Whether you’re an experienced business owner or just starting out, filing your Florida LLC formation documents right the first time will help you get your business off to a solid start.
After you’ve filed the Articles of Organization, the next step is to designate your LLC’s registered agent. This person or business will be the entity that receives mail and official legal documents on your behalf.
Articles of Organization
The Articles of Organization for a Florida LLC are the primary documents that form your business and establish your legal entity. They outline the details of your company and provide important information to the state government that can help them assess how well your business is doing.
The articles of organization for a Florida LLC should contain the name of your limited liability company, the purpose for which it was formed, and information about its members. They also should include a mailing address where the company’s principal business will be conducted.
You should also choose a registered agent for your Florida LLC. A registered agent accepts service of process on behalf of your company and liaises with the government when you need to deal with important issues.
You should use the Florida Department of State’s online filing system, Sunbiz, to submit your documents. Depending on the state, it can take up to five days for the process to be completed.
Operating Agreement
If you are creating a limited liability company (LLC), an Operating Agreement is a critical document. It establishes who owns the LLC, how profits are distributed and who has voting rights within the business.

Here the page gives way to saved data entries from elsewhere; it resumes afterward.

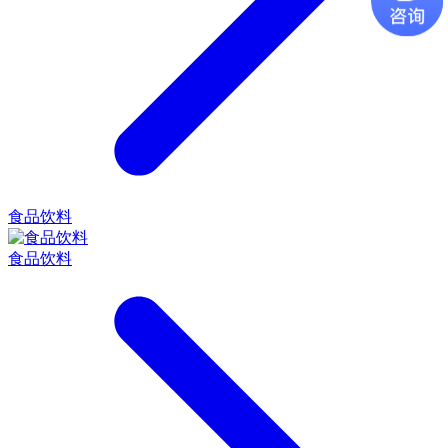
食品饮料
食品饮料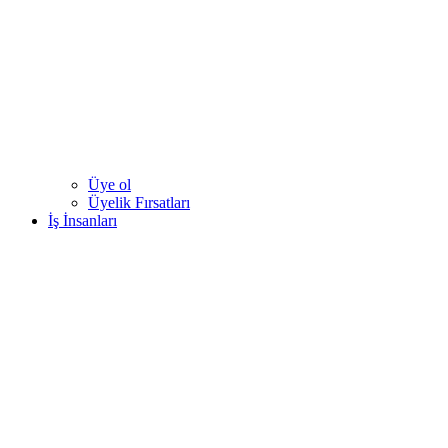
Üye ol
Üyelik Fırsatları
İş İnsanları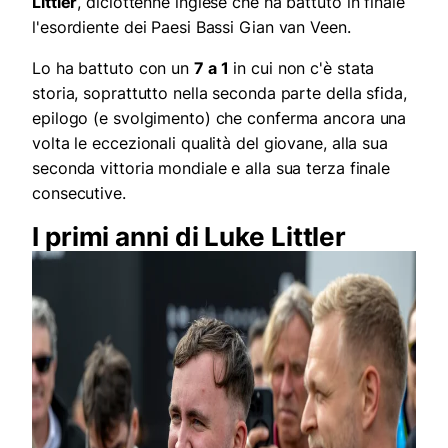
Littler
, diciottenne inglese che ha battuto in finale
l'esordiente dei Paesi Bassi Gian van Veen.
Lo ha battuto con un
7 a 1
in cui non c'è stata
storia, soprattutto nella seconda parte della sfida,
epilogo (e svolgimento) che conferma ancora una
volta le eccezionali qualità del giovane, alla sua
seconda vittoria mondiale e alla sua terza finale
consecutive.
I primi anni di Luke Littler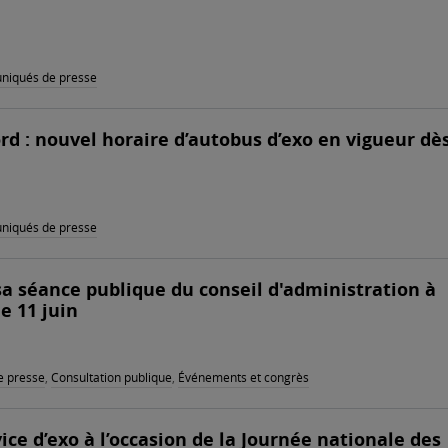
iqués de presse
d : nouvel horaire d’autobus d’exo en vigueur dès
iqués de presse
sa séance publique du conseil d'administration à
le 11 juin
 presse
,
Consultation publique
,
Événements et congrès
ice d’exo à l’occasion de la Journée nationale des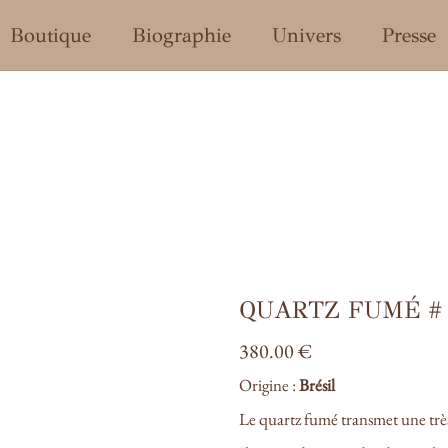
enu
Boutique
Biographie
Univers
Presse
QUARTZ FUMÉ # 
380.00
€
Origine :
Brésil
Le quartz fumé transmet une très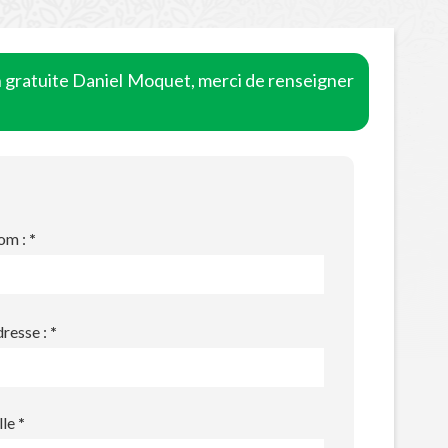
n gratuite Daniel Moquet, merci de renseigner
om :
*
resse :
*
lle
*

A well-drafted operating agreement will set clear expectations and rules for the company, protect each member from potential disputes, and provide a better negotiating position in the event that a creditor takes action to collect on an owed judgment.
While not required by Florida law, it is recommended that all LLCs have an operating agreement in place to ensure their members are protected. Moreover, a well-drafted operating agreement will demonstrate to courts that a business is serious about its limited liability protections and not merely another corporation type.

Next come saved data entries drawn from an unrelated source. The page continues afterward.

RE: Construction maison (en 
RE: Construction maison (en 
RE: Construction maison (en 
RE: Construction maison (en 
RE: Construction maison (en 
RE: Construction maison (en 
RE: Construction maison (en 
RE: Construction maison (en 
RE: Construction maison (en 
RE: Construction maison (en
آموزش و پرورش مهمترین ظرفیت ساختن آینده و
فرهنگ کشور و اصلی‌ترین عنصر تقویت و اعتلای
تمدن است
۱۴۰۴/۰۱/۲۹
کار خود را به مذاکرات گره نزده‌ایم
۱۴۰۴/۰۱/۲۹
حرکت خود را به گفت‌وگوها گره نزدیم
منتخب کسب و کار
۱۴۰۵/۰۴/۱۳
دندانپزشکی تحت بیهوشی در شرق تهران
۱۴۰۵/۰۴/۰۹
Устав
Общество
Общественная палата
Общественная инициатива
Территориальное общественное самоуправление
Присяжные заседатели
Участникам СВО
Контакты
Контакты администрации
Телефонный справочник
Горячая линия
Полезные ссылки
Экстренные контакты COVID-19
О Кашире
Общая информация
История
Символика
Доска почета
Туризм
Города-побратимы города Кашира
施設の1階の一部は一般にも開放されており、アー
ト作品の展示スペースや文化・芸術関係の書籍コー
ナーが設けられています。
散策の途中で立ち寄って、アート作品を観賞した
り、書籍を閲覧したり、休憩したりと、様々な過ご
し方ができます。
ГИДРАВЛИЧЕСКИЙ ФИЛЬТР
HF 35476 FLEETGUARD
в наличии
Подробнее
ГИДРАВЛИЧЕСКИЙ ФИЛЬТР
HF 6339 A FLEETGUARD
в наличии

A good operating agreement should include a detailed outline of how the LLC will be managed, including procedures for adding and removing members, as well as provisions around transfers of ownership interests to third parties. These may include a right of first refusal and repayment of capital to prevent the loss of a business’s assets.
Bylaws
Corporate bylaws are internal documents that outline the ground rules for your corporation. Florida does not require bylaws to be filed with the state, but you should create them as soon as possible.
An LLC operating agreement is not required in all states, but it’s a common legal document that can help resolve financial and management conflicts among your company’s members. Financial institutions may ask for this document before opening a business bank account or offering you a loan.

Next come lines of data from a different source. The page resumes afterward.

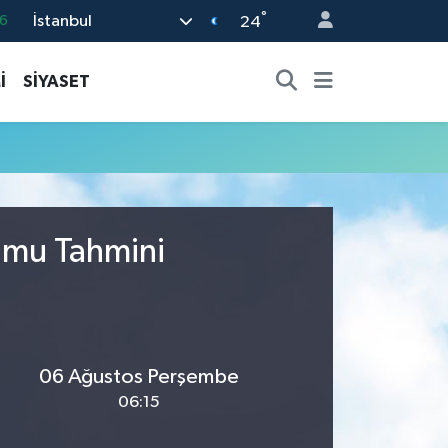
°
İstanbul
6
24
5
İ
SİYASET
8
2
4
0
rumu Tahmini
06 Ağustos Perşembe
06:15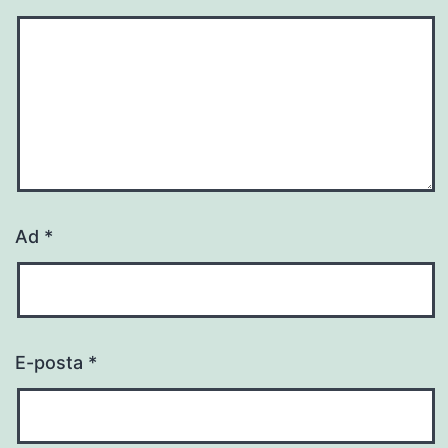
Ad
*
E-posta
*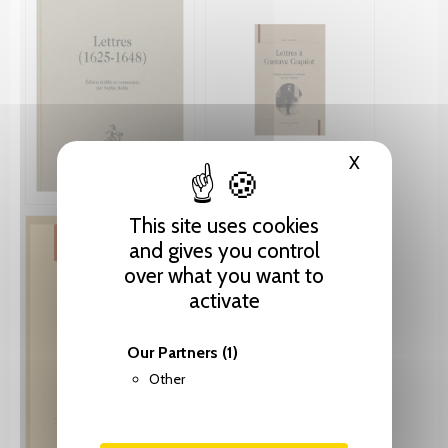
X
Hide cooki
This site uses cookies
and gives you control
over what you want to
activate
Our Partners
(1)
Other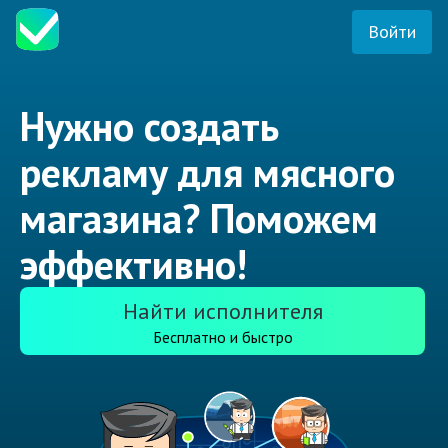
Войти
Нужно создать
рекламу для мясного
магазина? Поможем
эффективно!
Найти исполнителя
Бесплатно и быстро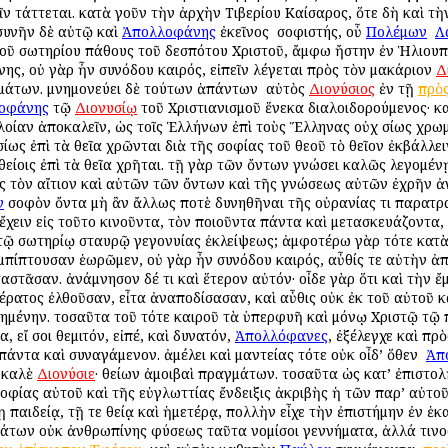
ῖν τάττεται. κατὰ γοῦν τὴν ἀρχὴν Τιβερίου Καίσαρος, ὅτε δὴ καὶ τὴ
 συνῆν δὲ αὐτῷ καὶ
Ἀπολλοφάνης
ἐκεῖνος ὁ σοφιστής, οὗ
Πολέμων
ὁ
Λ
τοῦ σωτηρίου πάθους τοῦ δεσπότου Χριστοῦ, ἄμφω ἤστην ἐν Ἡλιουπό
ης, οὐ γὰρ ἦν συνόδου καιρός, εἰπεῖν λέγεται πρὸς τὸν μακάριον
Δ
γμάτων. μνημονεύει δὲ τούτων ἁπάντων ὁ αὐτὸς
Διονύσιος
ἐν τῇ
πρὸ
οφάνης
τῷ
Διονυσίῳ
τοῦ Χριστιανισμοῦ ἕνεκα διαλοιδορούμενος· καί
οίαν ἀποκαλεῖν, ὡς τοῖς Ἑλλήνων ἐπὶ τοὺς Ἕλληνας οὐχ ὁσίως χρω
ὁσίως ἐπὶ τὰ θεῖα χρῶνται διὰ τῆς σοφίας τοῦ θεοῦ τὸ θεῖον ἐκβάλλε
 θείοις ἐπὶ τὰ θεῖα χρῆται. τῇ γὰρ τῶν ὄντων γνώσει καλῶς λεγομέ
 τὸν αἴτιον καὶ αὐτῶν τῶν ὄντων καὶ τῆς γνώσεως αὐτῶν ἐχρῆν ἀν
ν
σοφὸν ὄντα μὴ ἂν ἄλλως ποτὲ δυνηθῆναι τῆς οὐρανίας τι παρατρα
 ἔχειν εἰς τοῦτο κινοῦντα, τὸν ποιοῦντα πάντα καὶ μετασκευάζοντα
 ἐν τῷ σωτηρίῳ σταυρῷ γεγονυίας ἐκλείψεως; ἀμφοτέρω γὰρ τότε κα
πίπτουσαν ἑωρῶμεν, οὐ γὰρ ἦν συνόδου καιρός, αὖθίς τε αὐτὴν ἀπὸ
αστᾶσαν. ἀνάμνησον δέ τι καὶ ἕτερον αὐτόν· οἶδε γὰρ ὅτι καὶ τὴν
έρατος ἐλθοῦσαν, εἶτα ἀναποδίσασαν, καὶ αὖθις οὐκ ἐκ τοῦ αὐτοῦ κ
ημένην. τοσαῦτα τοῦ τότε καιροῦ τὰ ὑπερφυῆ καὶ μόνῳ Χριστῷ τῷ 
, εἴ σοι θεμιτόν, εἰπέ, καὶ δυνατόν,
Ἀπολλόφανες
, ἐξέλεγχε καὶ πρ
ντα καὶ συναγάμενον. ἀμέλει καὶ μαντείας τότε οὐκ οἶδ’ ὅθεν ὁ
Ἀπ
 καλὲ
Διονύσιε
· θείων ἀμοιβαὶ πραγμάτων. τοσαῦτα ὡς κατ’ ἐπιστολ
 σοφίας αὐτοῦ καὶ τῆς εὐγλωττίας ἔνδειξις ἀκριβὴς ἡ τῶν παρ’ αὐτ
παιδείᾳ, τῇ τε θείᾳ καὶ ἡμετέρᾳ, πολλὴν εἶχε τὴν ἐπιστήμην ἐν ἑκα
άτων οὐκ ἀνθρωπίνης φύσεως ταῦτα νομίσοι γεννήματα, ἀλλά τινος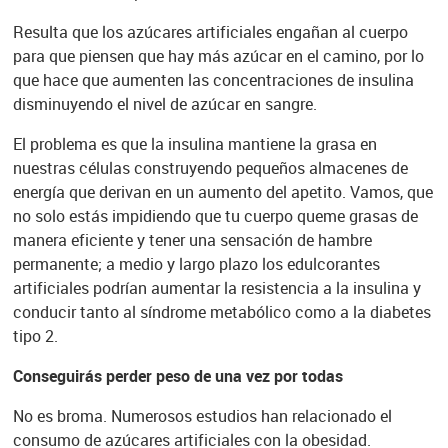
Resulta que los azúcares artificiales engañan al cuerpo
para que piensen que hay más azúcar en el camino, por lo
que hace que aumenten las concentraciones de insulina
disminuyendo el nivel de azúcar en sangre.
El problema es que la insulina mantiene la grasa en
nuestras células construyendo pequeños almacenes de
energía que derivan en un aumento del apetito. Vamos, que
no solo estás impidiendo que tu cuerpo queme grasas de
manera eficiente y tener una sensación de hambre
permanente; a medio y largo plazo los edulcorantes
artificiales podrían aumentar la resistencia a la insulina y
conducir tanto al síndrome metabólico como a la diabetes
tipo 2.
Conseguirás perder peso de una vez por todas
No es broma. Numerosos estudios han relacionado el
consumo de azúcares artificiales con la obesidad.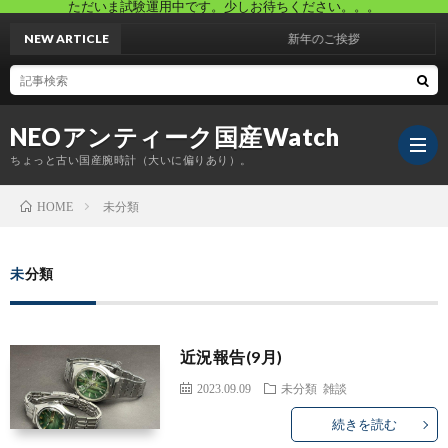
ただいま試験運用中です。少しお待ちください。。。
NEW ARTICLE
新年のご挨拶
NEOアンティーク国産Watch
ちょっと古い国産腕時計（大いに偏りあり）。
未分類
HOME
ホ
未分類
ー
ブ
近況報告(9月)
ム
ロ
自
2023.09.09
未分類
雑談
グ
己
プ
続きを読む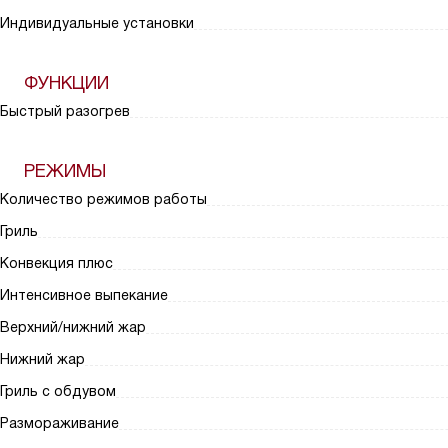
Индивидуальные установки
ФУНКЦИИ
Быстрый разогрев
РЕЖИМЫ
Количество режимов работы
Гриль
Конвекция плюс
Интенсивное выпекание
Верхний/нижний жар
Нижний жар
Гриль с обдувом
Размораживание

A registered agent is a business or individual you appoint to receive and forward important legal and tax information on behalf of your LLC. Having a professional registered agent service helps to ensure your LLC remains compliant and reduces the likelihood of missing critical deadlines, which can jeopardize its status with the Florida Division of Corporations.
An LLC’s registered agent must be a Florida resident or a business entity authorized to do business in the state. The address you provide to the Florida Division of Corporations must be identical to your registered agent’s physical address.
Meeting Minutes
A Florida LLC should have organizational meeting minutes that document the meetings, the quorum present and any resolutions or decisions made. These records should be filed into a company’s minute book and signed by the secretary or meeting chairperson.
Meetings are a great way to make sure the business is running smoothly and to keep everyone on track with the goals and strategies. It’s also an excellent opportunity to review the operating agreement and Articles of Organization and ensure all the information is correct.
Liability protection is one of the reasons many business owners choose to form an LLC or corporation in the first place. However, those protections aren’t absolute.